Senator Lindsey Graham (R-SC) spoke out about his late friend and mentor, Senator John McCain. As the Washington Times reports, Graham was frustrated by his mentor's rejection of the president and wished he'd given him a chance.
"I regret that he didn't have more time with President Trump. Who knows what would have happened over time?" Graham said in an interview with AP. He added that McCain had seemed able to forgive his captors in Vietnam, and believes that he would have eventually forgiven Trump as well.
The relationship between McCain and Trump had long been a toxic one. While on the campaign trail, Trump mocked McCain for his capture in Vietnam, saying that he liked people who weren't captured, people who were winners. McCain had long criticized Trump's policies and beliefs. In a speech he gave while accepting the liberty medal from the National Constitution Center, McCain blasted Trump's worldviews, saying it is "some half-baked spurious nationalism cooked up by people who would rather find scapegoats than solve problems, as unpatriotic as an attachment to any other tired dogma of the past that Americans consigned to the ash heap of history."
Even after McCain's passing, their feud continued. McCain made it clear he did not want Trump at his funeral. Trump issued a curt statement about the senator's passing and refused to keep the flag lowered at half-staff as is common for the deaths of Congress members.
Many in Washington found Graham's unbridled enthusiasm for attempting to patch Trump and McCain's relationship frustrating. Though Graham seemed to be McCain's best ally in the Senate, his has fully committed to the Trump brand, mocking the "left-wing media" for their attacks on Trump and decrying the Russia probe.
When asked about Graham's shift from abhorring Trump to acting as his ally and advocate, he said that one has to "move forward" after elections and that as a Republican, he has an "obligation" to help the president. Graham has said he's changed his mind about Trump and now leverages his closeness to help affect the president's decisions.
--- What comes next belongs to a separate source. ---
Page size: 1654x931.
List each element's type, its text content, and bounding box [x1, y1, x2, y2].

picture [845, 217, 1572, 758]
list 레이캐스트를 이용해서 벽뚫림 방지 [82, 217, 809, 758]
"And I've tried to be helpful where I could because I think he needs all the help he can get. You can be a better critic when people understand that you're trying to help them be successful," said Graham. "There's no doubt in my mind that the people of South Carolina, not just Republicans and independents, want to give this country a chance. The president won the state decisively. He's very popular among Republicans, and people want him to succeed."